Fairness of Exposure in Rankings
This work addresses fairness concerns for items being ranked in online platforms, such as products or job applicants, by providing a flexible computational framework, though it is incremental in building on existing fairness concepts.
The paper tackles the problem of balancing user utility and fairness in ranking systems by proposing a framework that formulates fairness constraints in terms of exposure allocation, and it develops efficient algorithms to maximize utility while provably satisfying specifiable fairness notions, with empirical results demonstrated on two ranking problems.
Rankings are ubiquitous in the online world today.
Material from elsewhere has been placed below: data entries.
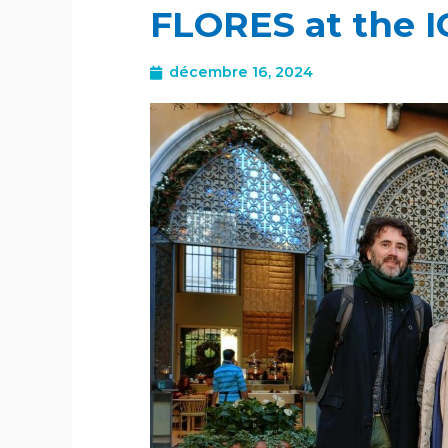
FLORES at the 
décembre 16, 2024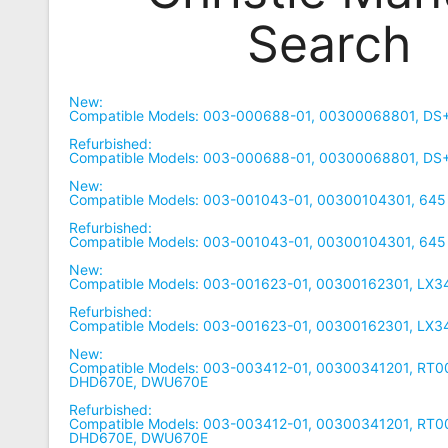
Search
Remote
Codes
Popular
New:
Searches
Compatible Models: 003-000688-01, 00300068801, DS
Refurbished:
Testimonials
Compatible Models: 003-000688-01, 00300068801, DS
New:
Other
Compatible Models: 003-001043-01, 00300104301, 645
Remotes
Refurbished:
Compatible Models: 003-001043-01, 00300104301, 645
Refund
New:
Compatible Models: 003-001623-01, 00300162301, LX3
Policy
Refurbished:
Compatible Models: 003-001623-01, 00300162301, LX3
New:
Compatible Models: 003-003412-01, 00300341201, RT
DHD670E, DWU670E
Refurbished:
Compatible Models: 003-003412-01, 00300341201, RT
DHD670E, DWU670E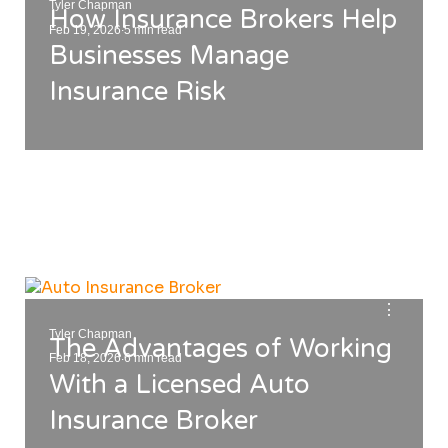
Tyler Chapman
How Insurance Brokers Help
.
Feb 19, 2026
5 min read
Businesses Manage
Insurance Risk
⋮
Tyler Chapman
The Advantages of Working
.
Feb 18, 2026
6 min read
With a Licensed Auto
Insurance Broker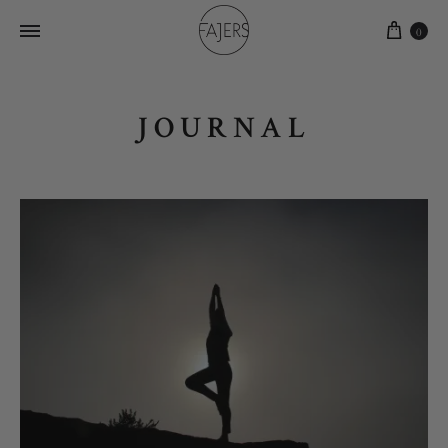
0
JOURNAL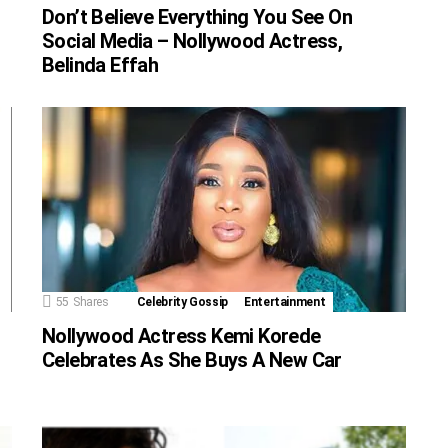
Don’t Believe Everything You See On
Social Media – Nollywood Actress,
Belinda Effah
55
Shares
Celebrity Gossip
Entertainment
Nollywood Actress Kemi Korede
Celebrates As She Buys A New Car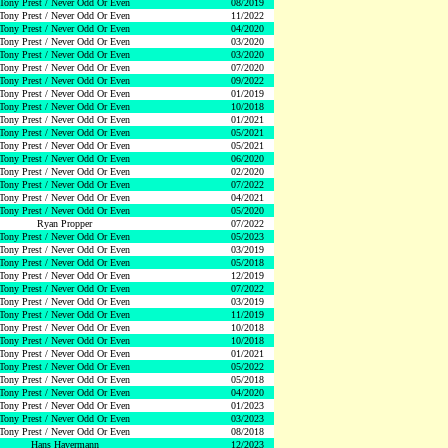
Tony Prest / Never Odd Or Even
08/2019
Tony Prest / Never Odd Or Even
11/2022
Tony Prest / Never Odd Or Even
04/2020
Tony Prest / Never Odd Or Even
03/2020
Tony Prest / Never Odd Or Even
03/2020
Tony Prest / Never Odd Or Even
07/2020
Tony Prest / Never Odd Or Even
09/2022
Tony Prest / Never Odd Or Even
01/2019
Tony Prest / Never Odd Or Even
10/2018
Tony Prest / Never Odd Or Even
01/2021
Tony Prest / Never Odd Or Even
05/2021
Tony Prest / Never Odd Or Even
05/2021
Tony Prest / Never Odd Or Even
06/2020
Tony Prest / Never Odd Or Even
02/2020
Tony Prest / Never Odd Or Even
07/2022
Tony Prest / Never Odd Or Even
04/2021
Tony Prest / Never Odd Or Even
05/2020
Ryan Propper
07/2022
Tony Prest / Never Odd Or Even
05/2023
Tony Prest / Never Odd Or Even
03/2019
Tony Prest / Never Odd Or Even
05/2018
Tony Prest / Never Odd Or Even
12/2019
Tony Prest / Never Odd Or Even
07/2022
Tony Prest / Never Odd Or Even
03/2019
Tony Prest / Never Odd Or Even
11/2019
Tony Prest / Never Odd Or Even
10/2018
Tony Prest / Never Odd Or Even
10/2018
Tony Prest / Never Odd Or Even
01/2021
Tony Prest / Never Odd Or Even
05/2022
Tony Prest / Never Odd Or Even
05/2018
Tony Prest / Never Odd Or Even
04/2020
Tony Prest / Never Odd Or Even
01/2023
Tony Prest / Never Odd Or Even
03/2023
Tony Prest / Never Odd Or Even
08/2018
Hans Havermann
12/2023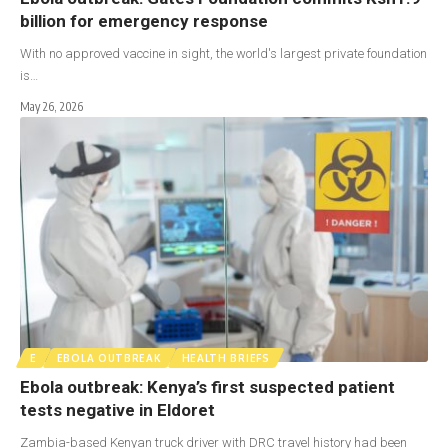
billion for emergency response
With no approved vaccine in sight, the world's largest private foundation
is…
May 26, 2026
E
EBOLA OUTBREAK
HEALTH BRIEFS
Ebola outbreak: Kenya’s first suspected patient
tests negative in Eldoret
Zambia-based Kenyan truck driver with DRC travel history had been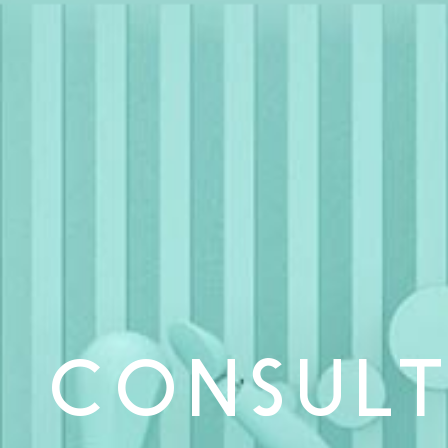
CONSULT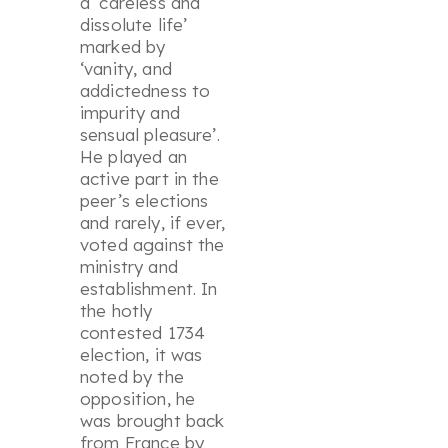
a ‘
careless and
dissolute life
’
marked by
‘
vanity, and
addictedness to
impurity and
sensual pleasure
’.
He played an
active part in the
peer’s elections
and rarely, if ever,
voted against the
ministry and
establishment. In
the hotly
contested 1734
election, it was
noted by the
opposition, he
was brought back
from France by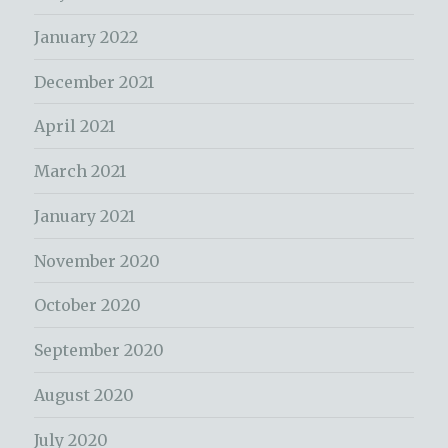
January 2022
December 2021
April 2021
March 2021
January 2021
November 2020
October 2020
September 2020
August 2020
July 2020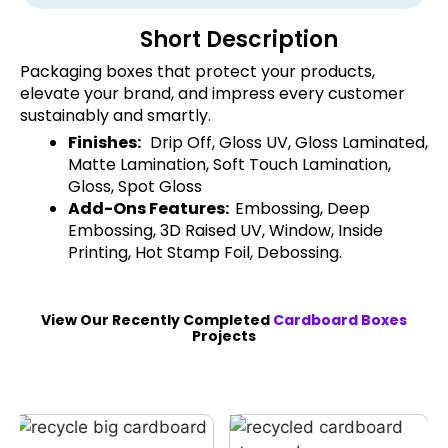
Short Description
Packaging boxes that protect your products,
elevate your brand, and impress every customer
sustainably and smartly.
Finishes:
Drip Off, Gloss UV, Gloss Laminated,
Matte Lamination, Soft Touch Lamination,
Gloss, Spot Gloss
Add-Ons Features:
Embossing, Deep
Embossing, 3D Raised UV, Window, Inside
Printing, Hot Stamp Foil, Debossing.
View Our Recently Completed
Cardboard Boxes
Projects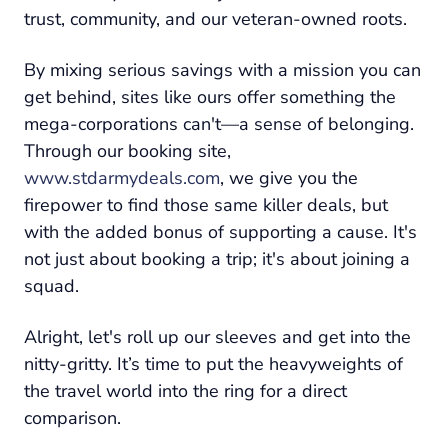
trust, community, and our veteran-owned roots.
By mixing serious savings with a mission you can
get behind, sites like ours offer something the
mega-corporations can't—a sense of belonging.
Through our booking site,
www.stdarmydeals.com
, we give you the
firepower to find those same killer deals, but
with the added bonus of supporting a cause. It's
not just about booking a trip; it's about joining a
squad.
Alright, let's roll up our sleeves and get into the
nitty-gritty. It’s time to put the heavyweights of
the travel world into the ring for a direct
comparison.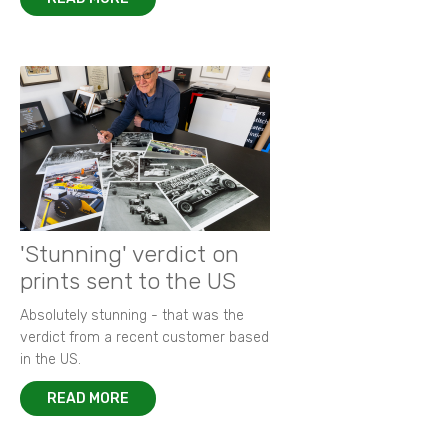
'Stunning' verdict on
prints sent to the US
Absolutely stunning - that was the
verdict from a recent customer based
in the US.
READ MORE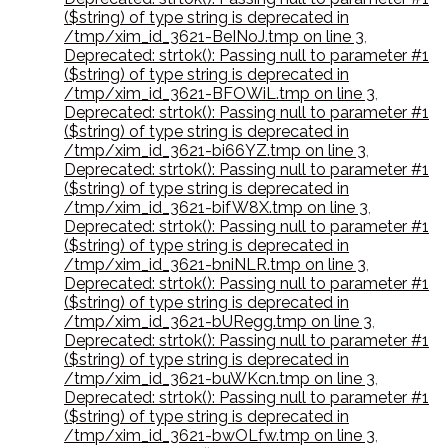
($string) of type string is deprecated in
/tmp/xim_id_3621-BeINoJ.tmp on line 3
,
Deprecated: strtok(): Passing null to parameter #1
($string) of type string is deprecated in
/tmp/xim_id_3621-BFOWiL.tmp on line 3
,
Deprecated: strtok(): Passing null to parameter #1
($string) of type string is deprecated in
/tmp/xim_id_3621-bi66YZ.tmp on line 3
,
Deprecated: strtok(): Passing null to parameter #1
($string) of type string is deprecated in
/tmp/xim_id_3621-bifW8X.tmp on line 3
,
Deprecated: strtok(): Passing null to parameter #1
($string) of type string is deprecated in
/tmp/xim_id_3621-bniNLR.tmp on line 3
,
Deprecated: strtok(): Passing null to parameter #1
($string) of type string is deprecated in
/tmp/xim_id_3621-bURegg.tmp on line 3
,
Deprecated: strtok(): Passing null to parameter #1
($string) of type string is deprecated in
/tmp/xim_id_3621-buWKcn.tmp on line 3
,
Deprecated: strtok(): Passing null to parameter #1
($string) of type string is deprecated in
/tmp/xim_id_3621-bwOLfw.tmp on line 3
,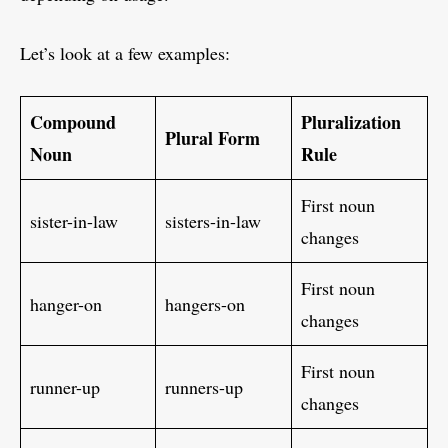
Let’s look at a few examples:
Compound
Pluralization
Plural Form
Noun
Rule
First noun
sister-in-law
sisters-in-law
changes
First noun
hanger-on
hangers-on
changes
First noun
runner-up
runners-up
changes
As we have transitioned from finding books in libraries to ranking products, jobs, job applicants, opinions and potential romantic partners, there is a substantial precedent that ranking systems have a responsibility not only to their users but also to the items being ranked. To address these often conflicting responsibilities, we propose a conceptual and computational framework that allows the formulation of fairness constraints on rankings in terms of exposure allocation. As part of this framework, we develop efficient algorithms for finding rankings that maximize the utility for the user while provably satisfying a specifiable notion of fairness. Since fairness goals can be application specific, we show how a broad range of fairness constraints can be implemented using our framework, including forms of demographic parity, disparate treatment, and disparate impact constraints. We illustrate the effect of these constraints by providing empirical results on two ranking problems.